Compare a culturematic to old fashioned marketing. The ad man and woman came up with a blindingly obvious message, stuffed it into one of the mass media (3 network TV, magazines, newspaper, radio) and fired it at the target over and over again until our ears bled. Everyone just wanted the “persuasion” to stop. This was cold war torture. And the worse part of this torture was how completely unsurprising it all was.

Every thing changes when we assume that our “consumers” are clever and interesting, and, chances are, making culture on their own. This means first that they can see the grammars we are using. Second, it means that they are looking for culture to make their own, for critical purposes and creative ones.  Culture creative, assume you are talking to someone has smart as you are. Assume you are talking to someone who can do what you do. And go with the idea that we have no hope of success unless we are making content that makes people grin wickedly.

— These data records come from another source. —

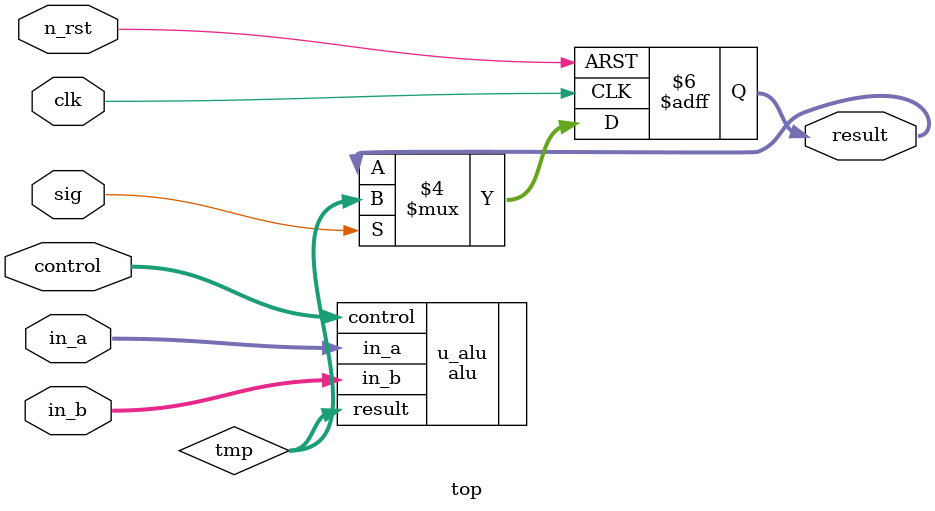
<source format=v>
module top (
    input           clk,
    input           n_rst,

    input           sig,
    input   [7:0]   in_a,
    input   [7:0]   in_b,
    input   [2:0]   control,
    // 000: adder, 001: subtractor, 010: and_gate, 011: or_gate, 100: xor_gate, 101: arithmetic_right_shift, 110: logical_right_shift   
    
    output  reg [7:0]   result
);

wire    [7:0]   tmp;

alu u_alu(
    .in_a(in_a),
    .in_b(in_b),
    .control(control),
    .result(tmp)
);

always @(posedge clk or negedge n_rst) begin
    if (!n_rst) begin
        result <= 8'b0;
    end

    else begin 
        if (sig) begin  
            result <= tmp;
        end
        
        else begin 
            result <= result;
        end
    end
end


endmodule
</source>
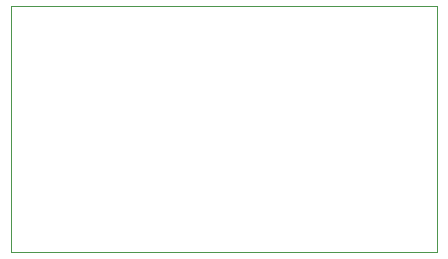
<source format=gbr>
G04 #@! TF.GenerationSoftware,KiCad,Pcbnew,5.0.2-bee76a0~70~ubuntu18.04.1*
G04 #@! TF.CreationDate,2019-03-14T21:08:30-04:00*
G04 #@! TF.ProjectId,soicssop,736f6963-7373-46f7-902e-6b696361645f,rev?*
G04 #@! TF.SameCoordinates,Original*
G04 #@! TF.FileFunction,Profile,NP*
%FSLAX46Y46*%
G04 Gerber Fmt 4.6, Leading zero omitted, Abs format (unit mm)*
G04 Created by KiCad (PCBNEW 5.0.2-bee76a0~70~ubuntu18.04.1) date Thu 14 Mar 2019 21:08:30 EDT*
%MOMM*%
%LPD*%
G01*
G04 APERTURE LIST*
%ADD10C,0.100000*%
G04 APERTURE END LIST*
D10*
X18034000Y10414000D02*
X-18034000Y10414000D01*
X18034000Y-10414000D02*
X18034000Y10414000D01*
X-18034000Y-10414000D02*
X18034000Y-10414000D01*
X-18034000Y10414000D02*
X-18034000Y-10414000D01*
M02*

</source>
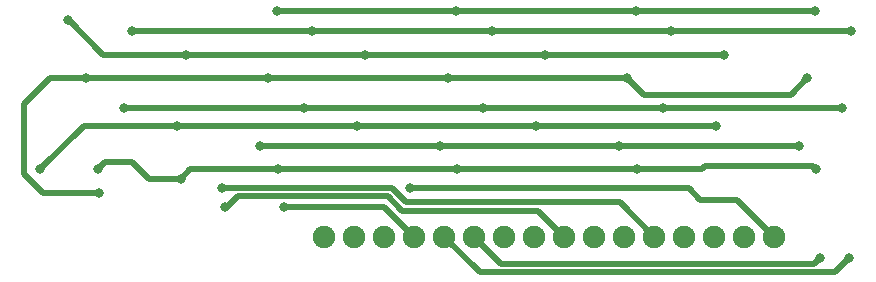
<source format=gbr>
%TF.GenerationSoftware,KiCad,Pcbnew,(5.1.7)-1*%
%TF.CreationDate,2021-08-17T00:51:46+02:00*%
%TF.ProjectId,saba_az553,73616261-5f61-47a3-9535-332e6b696361,rev?*%
%TF.SameCoordinates,Original*%
%TF.FileFunction,Copper,L2,Bot*%
%TF.FilePolarity,Positive*%
%FSLAX46Y46*%
G04 Gerber Fmt 4.6, Leading zero omitted, Abs format (unit mm)*
G04 Created by KiCad (PCBNEW (5.1.7)-1) date 2021-08-17 00:51:46*
%MOMM*%
%LPD*%
G01*
G04 APERTURE LIST*
%TA.AperFunction,ComponentPad*%
%ADD10C,1.900000*%
%TD*%
%TA.AperFunction,ComponentPad*%
%ADD11O,1.900000X1.900000*%
%TD*%
%TA.AperFunction,ViaPad*%
%ADD12C,0.800000*%
%TD*%
%TA.AperFunction,Conductor*%
%ADD13C,0.500000*%
%TD*%
G04 APERTURE END LIST*
D10*
%TO.P,J1,1*%
%TO.N,Net-(J1-Pad1)*%
X49500000Y-44500000D03*
D11*
%TO.P,J1,2*%
%TO.N,Net-(J1-Pad2)*%
X52040000Y-44500000D03*
%TO.P,J1,3*%
%TO.N,Net-(J1-Pad3)*%
X54580000Y-44500000D03*
%TO.P,J1,4*%
%TO.N,Net-(J1-Pad4)*%
X57120000Y-44500000D03*
%TO.P,J1,5*%
%TO.N,Net-(J1-Pad5)*%
X59660000Y-44500000D03*
%TO.P,J1,6*%
%TO.N,Net-(J1-Pad6)*%
X62200000Y-44500000D03*
%TO.P,J1,7*%
%TO.N,Net-(J1-Pad7)*%
X64740000Y-44500000D03*
%TO.P,J1,8*%
%TO.N,Net-(J1-Pad8)*%
X67280000Y-44500000D03*
%TO.P,J1,9*%
%TO.N,Net-(J1-Pad9)*%
X69820000Y-44500000D03*
%TO.P,J1,10*%
%TO.N,Net-(J1-Pad10)*%
X72360000Y-44500000D03*
%TO.P,J1,11*%
%TO.N,Net-(J1-Pad11)*%
X74900000Y-44500000D03*
%TO.P,J1,12*%
%TO.N,D1*%
X77440000Y-44500000D03*
%TO.P,J1,13*%
%TO.N,D2*%
X79980000Y-44500000D03*
%TO.P,J1,14*%
%TO.N,D4*%
X82520000Y-44500000D03*
%TO.P,J1,15*%
%TO.N,D5*%
X85060000Y-44500000D03*
%TO.P,J1,16*%
%TO.N,D3*%
X87600000Y-44500000D03*
%TD*%
D12*
%TO.N,A*%
X45500000Y-25400000D03*
X60700000Y-25400000D03*
X75900000Y-25400000D03*
X91100000Y-25400000D03*
%TO.N,F*%
X27800000Y-26200000D03*
X37800000Y-29100000D03*
X53000000Y-29100000D03*
X68200000Y-29100000D03*
X83400000Y-29100000D03*
%TO.N,G*%
X29400000Y-31100000D03*
X44800000Y-31100000D03*
X60000000Y-31100000D03*
X75200000Y-31100000D03*
X90400000Y-31100000D03*
X30500000Y-40800000D03*
%TO.N,E*%
X37100000Y-35100000D03*
X52300000Y-35100000D03*
X67500000Y-35100000D03*
X82700000Y-35100000D03*
X25500000Y-38800000D03*
%TO.N,B*%
X48500000Y-27100000D03*
X33300000Y-27100000D03*
X63700000Y-27100000D03*
X78900000Y-27100000D03*
X94100000Y-27100000D03*
%TO.N,DP*%
X45600000Y-38800000D03*
X60800000Y-38800000D03*
X76000000Y-38800000D03*
X91200000Y-38800000D03*
X30400000Y-38800000D03*
X37400000Y-39600000D03*
%TO.N,C*%
X47800000Y-33600000D03*
X32600000Y-33600000D03*
X63000000Y-33600000D03*
X78200000Y-33600000D03*
X93400000Y-33600000D03*
%TO.N,D*%
X44100000Y-36800000D03*
X59300000Y-36800000D03*
X74500000Y-36800000D03*
X89700000Y-36800000D03*
%TO.N,D1*%
X40900000Y-40400000D03*
%TO.N,D3*%
X56800000Y-40400000D03*
%TO.N,Net-(J1-Pad4)*%
X46100000Y-42000000D03*
%TO.N,Net-(J1-Pad5)*%
X94000000Y-46300000D03*
%TO.N,Net-(J1-Pad6)*%
X91500000Y-46300000D03*
%TO.N,Net-(J1-Pad9)*%
X41100000Y-42000000D03*
%TD*%
D13*
%TO.N,A*%
X45500000Y-25400000D02*
X91100000Y-25400000D01*
%TO.N,F*%
X30800000Y-29100000D02*
X27900000Y-26200000D01*
X30800000Y-29100000D02*
X37800000Y-29100000D01*
X37800000Y-29100000D02*
X83400000Y-29100000D01*
%TO.N,G*%
X29400000Y-31100000D02*
X75200000Y-31100000D01*
X89013414Y-32486586D02*
X90400000Y-31100000D01*
X76586586Y-32486586D02*
X89013414Y-32486586D01*
X75200000Y-31100000D02*
X76586586Y-32486586D01*
X26300000Y-31100000D02*
X29400000Y-31100000D01*
X24100000Y-33300000D02*
X26300000Y-31100000D01*
X24100000Y-39200000D02*
X24100000Y-33300000D01*
X25700000Y-40800000D02*
X24100000Y-39200000D01*
X30500000Y-40800000D02*
X25700000Y-40800000D01*
%TO.N,E*%
X37100000Y-35100000D02*
X82700000Y-35100000D01*
X37100000Y-35100000D02*
X29200000Y-35100000D01*
X29200000Y-35100000D02*
X25500000Y-38800000D01*
%TO.N,B*%
X33300000Y-27100000D02*
X94100000Y-27100000D01*
%TO.N,DP*%
X31000000Y-38200000D02*
X30400000Y-38800000D01*
X38200000Y-38800000D02*
X37400000Y-39600000D01*
X37400000Y-39600000D02*
X34700000Y-39600000D01*
X45600000Y-38800000D02*
X38200000Y-38800000D01*
X33300000Y-38200000D02*
X34700000Y-39600000D01*
X31000000Y-38200000D02*
X33300000Y-38200000D01*
X45600000Y-38800000D02*
X68000000Y-38800000D01*
X76000000Y-38800000D02*
X81500000Y-38800000D01*
X81500000Y-38800000D02*
X81800000Y-38500000D01*
X90900000Y-38500000D02*
X91200000Y-38800000D01*
X81800000Y-38500000D02*
X90900000Y-38500000D01*
X68000000Y-38800000D02*
X76000000Y-38800000D01*
%TO.N,C*%
X32600000Y-33600000D02*
X93400000Y-33600000D01*
%TO.N,D*%
X44100000Y-36800000D02*
X89700000Y-36800000D01*
%TO.N,D1*%
X55300000Y-40400000D02*
X56499999Y-41599999D01*
X40900000Y-40400000D02*
X55300000Y-40400000D01*
X74539999Y-41599999D02*
X77440000Y-44500000D01*
X56499999Y-41599999D02*
X74539999Y-41599999D01*
%TO.N,D3*%
X56800000Y-40400000D02*
X80400000Y-40400000D01*
X81383784Y-41383784D02*
X80400000Y-40400000D01*
X84483784Y-41383784D02*
X87600000Y-44500000D01*
X81383784Y-41383784D02*
X84483784Y-41383784D01*
%TO.N,Net-(J1-Pad4)*%
X54620000Y-42000000D02*
X57120000Y-44500000D01*
X46300000Y-42000000D02*
X54620000Y-42000000D01*
%TO.N,Net-(J1-Pad5)*%
X62684990Y-47524990D02*
X59660000Y-44500000D01*
X92775010Y-47524990D02*
X62684990Y-47524990D01*
X94000000Y-46300000D02*
X92775010Y-47524990D01*
%TO.N,Net-(J1-Pad6)*%
X64524980Y-46824980D02*
X90975020Y-46824980D01*
X62200000Y-44500000D02*
X64524980Y-46824980D01*
X91500000Y-46300000D02*
X90975020Y-46824980D01*
%TO.N,Net-(J1-Pad9)*%
X67620009Y-42300009D02*
X69820000Y-44500000D01*
X56100009Y-42300009D02*
X67620009Y-42300009D01*
X54900010Y-41100010D02*
X56100009Y-42300009D01*
X42199990Y-41100010D02*
X54900010Y-41100010D01*
X41300000Y-42000000D02*
X42199990Y-41100010D01*
%TD*%
M02*

</source>
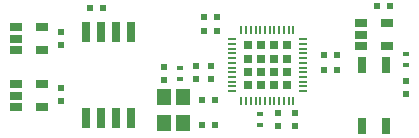
<source format=gbr>
G04 #@! TF.GenerationSoftware,KiCad,Pcbnew,(2017-08-02 revision 9760937)-master*
G04 #@! TF.CreationDate,2017-09-04T14:54:41-05:00*
G04 #@! TF.ProjectId,lofive,6C6F666976652E6B696361645F706362,0*
G04 #@! TF.SameCoordinates,Original*
G04 #@! TF.FileFunction,Paste,Top*
G04 #@! TF.FilePolarity,Positive*
%FSLAX46Y46*%
G04 Gerber Fmt 4.6, Leading zero omitted, Abs format (unit mm)*
G04 Created by KiCad (PCBNEW (2017-08-02 revision 9760937)-master) date Mon Sep  4 14:54:41 2017*
%MOMM*%
%LPD*%
G01*
G04 APERTURE LIST*
%ADD10R,0.500000X0.600000*%
%ADD11R,0.700000X1.450000*%
%ADD12R,0.600000X0.500000*%
%ADD13R,1.060000X0.650000*%
%ADD14R,0.600000X0.400000*%
%ADD15R,0.650000X1.700000*%
%ADD16R,1.200000X1.400000*%
%ADD17R,0.800000X0.200000*%
%ADD18R,0.200000X0.800000*%
%ADD19R,0.667500X0.667500*%
G04 APERTURE END LIST*
D10*
X125232160Y-121984680D03*
X125232160Y-123084680D03*
D11*
X132350000Y-117948000D03*
X132350000Y-123098000D03*
X134350000Y-123098000D03*
X134350000Y-117948000D03*
D12*
X133562000Y-112903000D03*
X134662000Y-112903000D03*
D10*
X136017000Y-119296000D03*
X136017000Y-120396000D03*
D13*
X132216800Y-114406600D03*
X132216800Y-115356600D03*
X132216800Y-116306600D03*
X134416800Y-116306600D03*
X134416800Y-114406600D03*
D14*
X123695460Y-122102460D03*
X123695460Y-123002460D03*
X136017000Y-117925000D03*
X136017000Y-117025000D03*
D10*
X106807000Y-120946000D03*
X106807000Y-119846000D03*
X106807000Y-115147000D03*
X106807000Y-116247000D03*
D13*
X105240000Y-114747000D03*
X105240000Y-116647000D03*
X103040000Y-116647000D03*
X103040000Y-115697000D03*
X103040000Y-114747000D03*
X103040000Y-119573000D03*
X103040000Y-120523000D03*
X103040000Y-121473000D03*
X105240000Y-121473000D03*
X105240000Y-119573000D03*
D12*
X109304060Y-113085580D03*
X110404060Y-113085580D03*
D15*
X108966000Y-122422660D03*
X110236000Y-122422660D03*
X111506000Y-122422660D03*
X112776000Y-122422660D03*
X112776000Y-115122660D03*
X111506000Y-115122660D03*
X110236000Y-115122660D03*
X108966000Y-115122660D03*
D10*
X118275100Y-118045140D03*
X118275100Y-119145140D03*
X126619000Y-123084680D03*
X126619000Y-121984680D03*
D12*
X129063760Y-117079560D03*
X130163760Y-117079560D03*
D10*
X119540020Y-119145140D03*
X119540020Y-118045140D03*
D12*
X129063760Y-118339560D03*
X130163760Y-118339560D03*
X118913820Y-115077240D03*
X120013820Y-115077240D03*
X120013820Y-113830100D03*
X118913820Y-113830100D03*
X118776660Y-120848120D03*
X119876660Y-120848120D03*
D14*
X116890800Y-118168000D03*
X116890800Y-119068000D03*
D16*
X115587880Y-120670140D03*
X115587880Y-122870140D03*
X117187880Y-120670140D03*
X117187880Y-122870140D03*
D12*
X119888680Y-123031920D03*
X118788680Y-123031920D03*
D10*
X115547140Y-119150220D03*
X115547140Y-118050220D03*
D17*
X121299980Y-115734740D03*
X121299980Y-116134740D03*
X121299980Y-116534740D03*
X121299980Y-116934740D03*
X121299980Y-117334740D03*
X121299980Y-117734740D03*
X121299980Y-118134740D03*
X121299980Y-118534740D03*
X121299980Y-118934740D03*
X121299980Y-119334740D03*
X121299980Y-119734740D03*
X121299980Y-120134740D03*
D18*
X122099980Y-120934740D03*
X122499980Y-120934740D03*
X122899980Y-120934740D03*
X123299980Y-120934740D03*
X123699980Y-120934740D03*
X124099980Y-120934740D03*
X124499980Y-120934740D03*
X124899980Y-120934740D03*
X125299980Y-120934740D03*
X125699980Y-120934740D03*
X126099980Y-120934740D03*
X126499980Y-120934740D03*
D17*
X127299980Y-120134740D03*
X127299980Y-119734740D03*
X127299980Y-119334740D03*
X127299980Y-118934740D03*
X127299980Y-118534740D03*
X127299980Y-118134740D03*
X127299980Y-117734740D03*
X127299980Y-117334740D03*
X127299980Y-116934740D03*
X127299980Y-116534740D03*
X127299980Y-116134740D03*
X127299980Y-115734740D03*
D18*
X126499980Y-114934740D03*
X126099980Y-114934740D03*
X125699980Y-114934740D03*
X125299980Y-114934740D03*
X124899980Y-114934740D03*
X124499980Y-114934740D03*
X124099980Y-114934740D03*
X123699980Y-114934740D03*
X123299980Y-114934740D03*
X122899980Y-114934740D03*
X122499980Y-114934740D03*
X122099980Y-114934740D03*
D19*
X125968730Y-119603490D03*
X125968730Y-118490990D03*
X125968730Y-117378490D03*
X125968730Y-116265990D03*
X124856230Y-119603490D03*
X124856230Y-118490990D03*
X124856230Y-117378490D03*
X124856230Y-116265990D03*
X123743730Y-119603490D03*
X123743730Y-118490990D03*
X123743730Y-117378490D03*
X123743730Y-116265990D03*
X122631230Y-119603490D03*
X122631230Y-118490990D03*
X122631230Y-117378490D03*
X122631230Y-116265990D03*
M02*

</source>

Henry Jenkins, Sam Ford and Joshua Green have invited us to embrace a new slogan: “if it doesn’t spread, it’s dead.” The idea is that a message will die unless people take an act hand in distributing it by social media. I am proposed that before we apply the Jenkins-Ford-Green test, we apply “wicked grin test.” Forget the focus groups and the audience testing. Just show your work to someone and look at the expression on their face.